AHMEDABAD: As the famous adage goes, the left hand shouldn’t know what the right is doing — if the context is of charity or noble deeds, indicating its utmost private nature. But a study carried out by researchers at IIT Gandhinagar (IIT-Gn) claim that the left hand indeed knows what the right is doing!
Goldy Yadav, who got her PhD degree from the institute during the recent convocation, got it in Cognitive Science discipline with title ‘Interlimb Generalization of Newly Learned Motor Skills’.
“My earlier work was focused on cognitive science and brain functions. My doctoral work expanded the scope to understand whether the skills learnt by one side of the body (only hands were tested) can be transferred to the other side,” said Yadav, who is now a post-doc research fellow in Belgium.

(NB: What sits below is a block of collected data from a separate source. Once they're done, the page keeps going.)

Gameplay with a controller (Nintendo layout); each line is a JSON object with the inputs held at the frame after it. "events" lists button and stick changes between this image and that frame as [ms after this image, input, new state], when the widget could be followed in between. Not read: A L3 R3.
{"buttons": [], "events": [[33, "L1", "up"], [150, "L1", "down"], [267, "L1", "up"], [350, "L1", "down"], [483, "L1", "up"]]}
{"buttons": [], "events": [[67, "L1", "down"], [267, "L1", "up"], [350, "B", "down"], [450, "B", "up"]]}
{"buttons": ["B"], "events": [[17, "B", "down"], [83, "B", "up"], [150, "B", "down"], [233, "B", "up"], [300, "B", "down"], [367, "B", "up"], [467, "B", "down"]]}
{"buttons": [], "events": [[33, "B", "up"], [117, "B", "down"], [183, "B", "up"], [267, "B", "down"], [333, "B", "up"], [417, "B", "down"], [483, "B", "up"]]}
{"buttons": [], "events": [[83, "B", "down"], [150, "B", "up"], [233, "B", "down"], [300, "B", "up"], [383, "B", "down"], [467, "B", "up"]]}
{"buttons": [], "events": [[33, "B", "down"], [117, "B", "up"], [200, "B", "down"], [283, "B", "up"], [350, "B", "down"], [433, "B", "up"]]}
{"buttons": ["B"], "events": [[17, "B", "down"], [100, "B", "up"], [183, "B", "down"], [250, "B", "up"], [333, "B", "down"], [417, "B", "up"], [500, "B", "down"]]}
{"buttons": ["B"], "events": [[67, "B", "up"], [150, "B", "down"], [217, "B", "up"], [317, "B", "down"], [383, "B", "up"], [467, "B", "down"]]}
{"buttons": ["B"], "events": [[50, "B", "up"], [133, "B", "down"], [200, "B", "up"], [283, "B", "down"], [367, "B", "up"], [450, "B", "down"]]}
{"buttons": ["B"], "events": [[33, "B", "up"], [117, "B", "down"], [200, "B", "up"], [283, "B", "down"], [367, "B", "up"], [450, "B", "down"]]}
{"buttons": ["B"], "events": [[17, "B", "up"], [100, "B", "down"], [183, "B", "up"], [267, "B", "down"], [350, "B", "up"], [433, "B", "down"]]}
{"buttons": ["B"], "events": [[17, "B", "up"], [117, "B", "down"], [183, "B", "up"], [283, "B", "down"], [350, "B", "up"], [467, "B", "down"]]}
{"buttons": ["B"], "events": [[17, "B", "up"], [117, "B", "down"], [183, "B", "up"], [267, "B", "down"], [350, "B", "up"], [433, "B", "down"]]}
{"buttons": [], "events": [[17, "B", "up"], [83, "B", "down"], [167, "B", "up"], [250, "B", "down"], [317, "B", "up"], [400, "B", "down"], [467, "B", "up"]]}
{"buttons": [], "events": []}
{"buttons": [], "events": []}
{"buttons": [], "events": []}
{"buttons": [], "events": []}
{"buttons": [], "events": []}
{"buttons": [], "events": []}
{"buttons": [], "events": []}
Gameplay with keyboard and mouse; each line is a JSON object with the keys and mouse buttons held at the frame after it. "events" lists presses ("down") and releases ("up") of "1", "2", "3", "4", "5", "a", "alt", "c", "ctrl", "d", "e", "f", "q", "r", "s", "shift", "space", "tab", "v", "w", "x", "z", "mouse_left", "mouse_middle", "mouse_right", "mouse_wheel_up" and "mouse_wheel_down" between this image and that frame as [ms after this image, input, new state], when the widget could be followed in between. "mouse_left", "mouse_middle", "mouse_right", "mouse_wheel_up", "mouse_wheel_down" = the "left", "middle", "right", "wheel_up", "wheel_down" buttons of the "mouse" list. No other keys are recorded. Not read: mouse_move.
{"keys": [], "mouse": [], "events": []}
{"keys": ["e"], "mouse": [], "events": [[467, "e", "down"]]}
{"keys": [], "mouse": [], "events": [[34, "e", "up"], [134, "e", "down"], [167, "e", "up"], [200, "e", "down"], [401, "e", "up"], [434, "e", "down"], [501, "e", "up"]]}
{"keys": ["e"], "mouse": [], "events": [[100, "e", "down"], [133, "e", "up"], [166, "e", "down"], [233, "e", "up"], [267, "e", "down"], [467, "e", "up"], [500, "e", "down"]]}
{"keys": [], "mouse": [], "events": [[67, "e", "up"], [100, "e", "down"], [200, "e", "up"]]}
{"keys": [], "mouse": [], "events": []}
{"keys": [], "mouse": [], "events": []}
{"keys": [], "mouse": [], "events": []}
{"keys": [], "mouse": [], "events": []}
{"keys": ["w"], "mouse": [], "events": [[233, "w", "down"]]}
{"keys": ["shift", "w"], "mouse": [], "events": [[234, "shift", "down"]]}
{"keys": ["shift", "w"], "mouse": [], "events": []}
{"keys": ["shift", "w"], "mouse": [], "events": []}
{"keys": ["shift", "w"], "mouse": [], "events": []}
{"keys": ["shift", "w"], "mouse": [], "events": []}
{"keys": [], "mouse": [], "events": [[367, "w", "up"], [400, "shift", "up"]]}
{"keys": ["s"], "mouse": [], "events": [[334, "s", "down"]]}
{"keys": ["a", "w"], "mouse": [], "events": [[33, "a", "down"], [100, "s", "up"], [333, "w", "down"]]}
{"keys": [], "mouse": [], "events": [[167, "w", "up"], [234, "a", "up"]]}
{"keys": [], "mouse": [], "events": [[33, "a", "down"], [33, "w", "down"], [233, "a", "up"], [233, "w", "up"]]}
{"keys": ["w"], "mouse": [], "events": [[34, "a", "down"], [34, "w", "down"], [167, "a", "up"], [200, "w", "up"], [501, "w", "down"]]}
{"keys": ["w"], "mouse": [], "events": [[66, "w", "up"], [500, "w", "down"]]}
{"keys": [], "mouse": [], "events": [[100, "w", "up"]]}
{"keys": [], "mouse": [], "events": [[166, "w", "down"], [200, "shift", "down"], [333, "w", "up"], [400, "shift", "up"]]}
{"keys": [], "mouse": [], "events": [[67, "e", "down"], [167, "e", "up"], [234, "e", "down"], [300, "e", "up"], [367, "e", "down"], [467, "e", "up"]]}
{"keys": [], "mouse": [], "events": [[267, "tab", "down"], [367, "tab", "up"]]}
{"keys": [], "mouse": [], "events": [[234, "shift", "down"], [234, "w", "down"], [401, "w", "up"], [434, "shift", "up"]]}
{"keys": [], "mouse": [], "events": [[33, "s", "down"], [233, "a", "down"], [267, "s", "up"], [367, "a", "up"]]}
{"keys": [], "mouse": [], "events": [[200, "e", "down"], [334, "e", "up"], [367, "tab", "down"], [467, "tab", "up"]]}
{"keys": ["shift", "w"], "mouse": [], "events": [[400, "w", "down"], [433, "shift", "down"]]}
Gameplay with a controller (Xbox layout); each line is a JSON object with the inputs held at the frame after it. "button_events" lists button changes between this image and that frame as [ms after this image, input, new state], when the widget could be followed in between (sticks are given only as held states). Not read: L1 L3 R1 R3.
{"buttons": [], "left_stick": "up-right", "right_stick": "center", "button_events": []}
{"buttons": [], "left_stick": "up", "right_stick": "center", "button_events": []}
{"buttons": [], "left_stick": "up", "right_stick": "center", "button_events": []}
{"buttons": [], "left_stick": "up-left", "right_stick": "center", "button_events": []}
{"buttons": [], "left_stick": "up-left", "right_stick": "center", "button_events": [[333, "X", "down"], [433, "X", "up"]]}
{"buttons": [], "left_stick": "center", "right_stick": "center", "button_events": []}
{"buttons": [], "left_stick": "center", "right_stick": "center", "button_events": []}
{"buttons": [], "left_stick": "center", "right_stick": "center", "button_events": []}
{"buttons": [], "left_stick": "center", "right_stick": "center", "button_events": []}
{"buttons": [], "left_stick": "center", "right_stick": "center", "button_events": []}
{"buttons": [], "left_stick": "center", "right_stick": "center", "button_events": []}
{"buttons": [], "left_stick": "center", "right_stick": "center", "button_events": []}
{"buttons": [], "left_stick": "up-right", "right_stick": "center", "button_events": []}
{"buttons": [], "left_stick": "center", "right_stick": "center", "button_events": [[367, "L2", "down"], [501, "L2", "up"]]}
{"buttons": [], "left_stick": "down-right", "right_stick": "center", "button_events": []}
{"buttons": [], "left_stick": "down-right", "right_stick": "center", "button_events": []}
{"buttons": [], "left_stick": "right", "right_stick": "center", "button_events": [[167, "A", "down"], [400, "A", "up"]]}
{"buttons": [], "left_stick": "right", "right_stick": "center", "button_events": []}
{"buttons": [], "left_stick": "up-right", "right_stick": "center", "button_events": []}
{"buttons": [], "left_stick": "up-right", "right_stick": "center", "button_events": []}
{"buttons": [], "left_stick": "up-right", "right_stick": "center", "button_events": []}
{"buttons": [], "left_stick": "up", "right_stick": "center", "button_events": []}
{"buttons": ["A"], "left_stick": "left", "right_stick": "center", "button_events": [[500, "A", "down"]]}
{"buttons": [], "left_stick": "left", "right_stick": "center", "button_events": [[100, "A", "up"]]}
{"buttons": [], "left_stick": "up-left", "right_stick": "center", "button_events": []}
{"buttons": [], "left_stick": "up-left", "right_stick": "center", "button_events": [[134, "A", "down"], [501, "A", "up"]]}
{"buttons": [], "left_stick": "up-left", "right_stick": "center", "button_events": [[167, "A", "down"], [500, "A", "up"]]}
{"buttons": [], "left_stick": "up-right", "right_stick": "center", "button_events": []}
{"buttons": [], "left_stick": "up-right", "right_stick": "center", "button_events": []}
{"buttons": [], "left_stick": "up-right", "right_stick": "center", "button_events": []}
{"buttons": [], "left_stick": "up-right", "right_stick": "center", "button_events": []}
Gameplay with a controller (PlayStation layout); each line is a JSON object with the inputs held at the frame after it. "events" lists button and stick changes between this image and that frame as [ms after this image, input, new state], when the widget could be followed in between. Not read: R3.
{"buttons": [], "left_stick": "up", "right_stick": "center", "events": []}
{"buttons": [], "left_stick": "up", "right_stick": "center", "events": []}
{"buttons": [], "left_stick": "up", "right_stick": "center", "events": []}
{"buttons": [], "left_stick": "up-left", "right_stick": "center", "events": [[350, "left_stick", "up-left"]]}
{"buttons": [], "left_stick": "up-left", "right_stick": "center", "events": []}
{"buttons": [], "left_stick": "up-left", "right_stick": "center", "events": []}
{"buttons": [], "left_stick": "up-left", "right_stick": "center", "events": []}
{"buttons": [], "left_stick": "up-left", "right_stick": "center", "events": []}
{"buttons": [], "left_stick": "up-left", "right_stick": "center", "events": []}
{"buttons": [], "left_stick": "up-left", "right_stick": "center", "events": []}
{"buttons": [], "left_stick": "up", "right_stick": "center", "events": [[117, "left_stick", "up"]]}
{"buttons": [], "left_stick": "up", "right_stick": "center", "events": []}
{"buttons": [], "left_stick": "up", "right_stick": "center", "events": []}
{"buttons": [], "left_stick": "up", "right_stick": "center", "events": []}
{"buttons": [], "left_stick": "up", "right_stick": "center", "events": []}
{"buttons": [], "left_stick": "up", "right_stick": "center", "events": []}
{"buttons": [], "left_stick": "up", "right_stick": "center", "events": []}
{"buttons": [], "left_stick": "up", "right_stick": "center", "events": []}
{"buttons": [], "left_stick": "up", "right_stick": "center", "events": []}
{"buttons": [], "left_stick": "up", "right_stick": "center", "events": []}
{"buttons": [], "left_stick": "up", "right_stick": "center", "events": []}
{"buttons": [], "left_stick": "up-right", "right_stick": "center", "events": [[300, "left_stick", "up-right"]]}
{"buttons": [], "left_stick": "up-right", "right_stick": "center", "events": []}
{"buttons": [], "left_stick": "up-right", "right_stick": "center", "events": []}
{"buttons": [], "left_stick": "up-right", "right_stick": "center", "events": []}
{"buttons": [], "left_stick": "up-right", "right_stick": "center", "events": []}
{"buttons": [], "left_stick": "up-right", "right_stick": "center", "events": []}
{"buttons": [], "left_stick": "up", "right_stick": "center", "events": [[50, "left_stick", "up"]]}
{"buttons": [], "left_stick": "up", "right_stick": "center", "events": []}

Skill acquisition, primarily motor skills, gives an insight into how the human brain functions, said Yadav. The study consisted of right-handed individuals who were taught new skills, like making highly accurate movements in a short amount of time on a computer-tablet setup.
“When we ask a right-handed person to do the task with left hand, it’s generally a speed and accuracy trade-off. But during our trials, we observed robust and symmetric inter-limb transfer across the arms in contrast to an asymmetry observed in a number of motor adaptation studies. Interestingly, neither the magnitude nor the directionality of transfer was affected by task level variability,” she said.
Prof Pratik Mutha, a senior faculty at IIT-Gn and Yadav’s research guide, said that the study has implications for stroke or paralysis patients who have lost control over one side of the body. “The conventional approach focuses more on the immobile limbs by stimulating it. But one can’t train it much. But if we apply the learning from the study, we can train the unaffected side and can improve the recovery rate,” he said, adding that an insight into how we learn these skills can also help in strategizing the rehabilitation programmes for those with locomotor issues.